С этими словами Глава клана склонил голову в сторону стола, на котором лежала очень простая с виду, но довольно дорогая кожаная папка. Девушка тут же потянулась к ней и открыла хитрую застежку. На изучение документов она потратила не более нескольких минут. Ей не нужно было вникать в нюансы. Все становилось понятно с самых первых слов.
— Когда? — поинтересовалась девушка, откладывая в сторону папку с такой брезгливостью, словно та измазана какой-то неприятной субстанцией была.
— В семнадцать часов сегодня, — вздохнул Мышкин-старший.
Журналистка невольно бросила взгляд на изящные наручные часики. До контрольного срока осталось каких-то сто двадцать минут.
— А если не подпишешь?
Юрий Васильевич негромко рассмеялся, бросив взгляд за окно. Отчего-то этот жест Мышкиной-младшей не понравился совершенно.
— Думаешь, мне оставят такую опцию? — хмыкнул он негромко.
Небрежно брошенный на столик рядом с диваном комм издал тревожную трель. Хозяин дома потянулся за гаджетом.
— Что там у вас? — бросил он негромко.
Ответа не получил. Отец с дочерью переглянулись. Вообще-то, бывший медиамагнат планировал отослать ее подальше. Бывший медиамагнат действительно думал, что у него еще есть время.
— Федор! — бросил он в эфир на другом канале.
Однако ответа не получил. Кто-то надежно положил связь.
— Саш, — спокойно предложил мужчина. — Ты… спрячься, ладно? И, как бы все ни пошло, не вздумай высовываться.
— Я… — начала было девушка.
Но договорить не успела. У нее имелся слабый Дар. Едва заметный. Даже без оформившейся Стихии. На взаимодействие с реальностью ее куцего «таланта» не хватала, но вот это чувство… Девушка замерла, поежившись от неприятного «топота» мурашек по телу. Это ощущение бескрайней силы, которую с трудом сдерживала плотина воли действительно высокорангового одаренного, подавляло.

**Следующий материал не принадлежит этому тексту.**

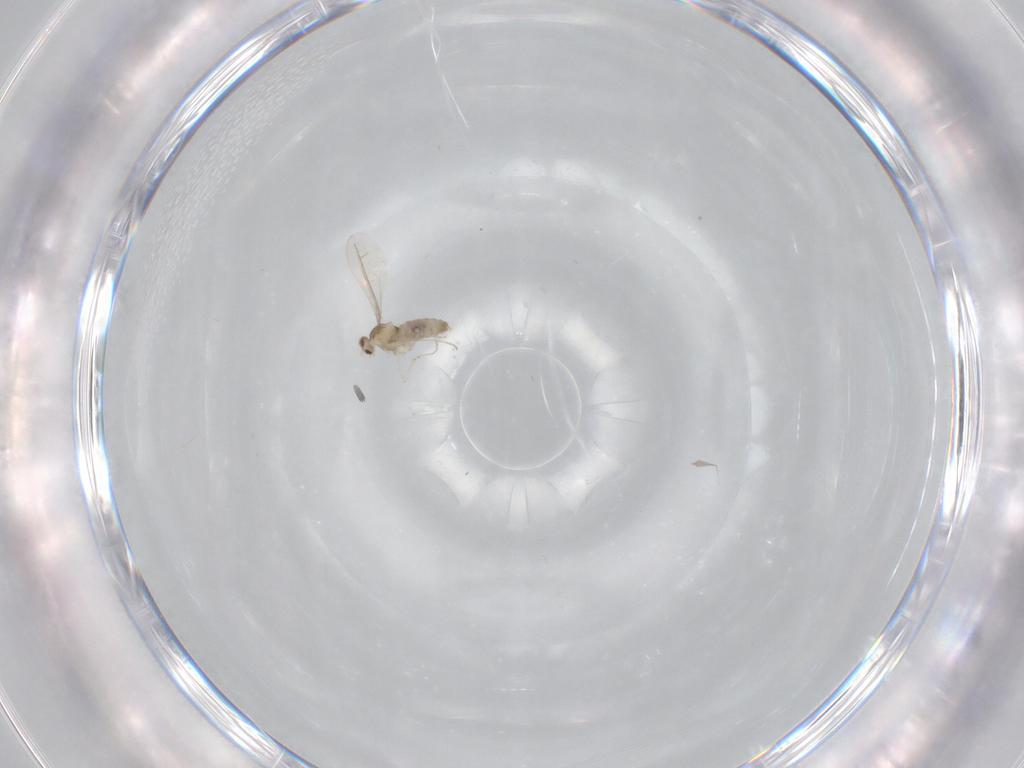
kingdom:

Из коридора раздался звук распахнувшейся двери.
— Ой, да ла-а-а-адно, — разнесся от двери раздраженный голос. — Веди давай!

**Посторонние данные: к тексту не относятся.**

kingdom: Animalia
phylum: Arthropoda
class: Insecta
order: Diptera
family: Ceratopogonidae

Первым в комнату зашел заторможенный Федор. Судя по распахнувшимся глазам и остановившимся расширенным зрачкам, он тоже ощутил ЭТО. Следом в своей неподражаемой манере в гостиную вступил Павел Волконский.
— Всем здра-а-а-а-сть, — зло выдохнул он.

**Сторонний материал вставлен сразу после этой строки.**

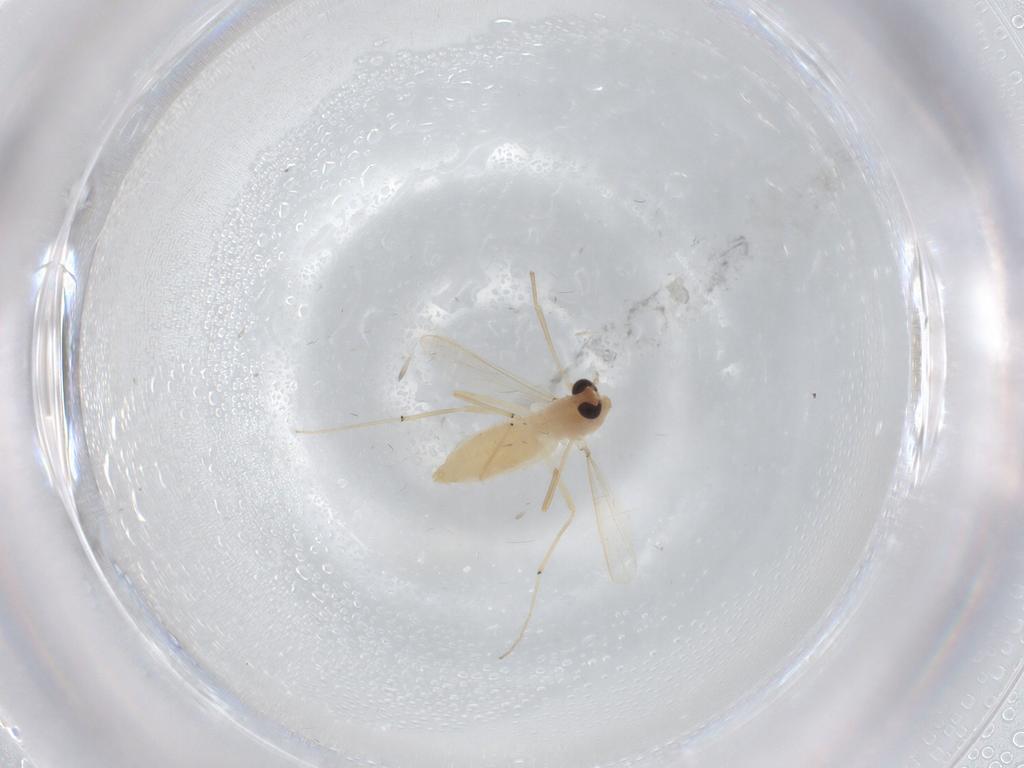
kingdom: Animalia
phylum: Arthropoda
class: Insecta
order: Diptera
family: Chironomidae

Однако ощущение безумной силы, готовой на великое разрушение, шло вовсе не от него, а от скромно шагнувшей следом изящной, явно девичьей фигурой, которую не мог скрыть даже широкий, похоже, сброшенный с плеча клановца, балахон.
Гостья грациозным движением скинула капюшон, продемонстрировав красивое правильное лицо и блеск отсвечивающих Льдом глаз, после чего окинула помещение задумчивым взглядом, каким прораб оценивает фронт работ при сносе дома. От ее Силы становилось плохо физически. Будто от штанги, придавившей грудь на финальном подходе. И уж совсем нехорошо Мышкиной стало от спокойных слов, прозвучавших набатом в повисшей тишине:
— Так вот ты какая… Рина Воробейчик!
— Так, — бодро объявил Волконский, плюхаясь все на тот же диван. — Вы пока знакомьтесь, а я тут немного почитаю. Не возражаете?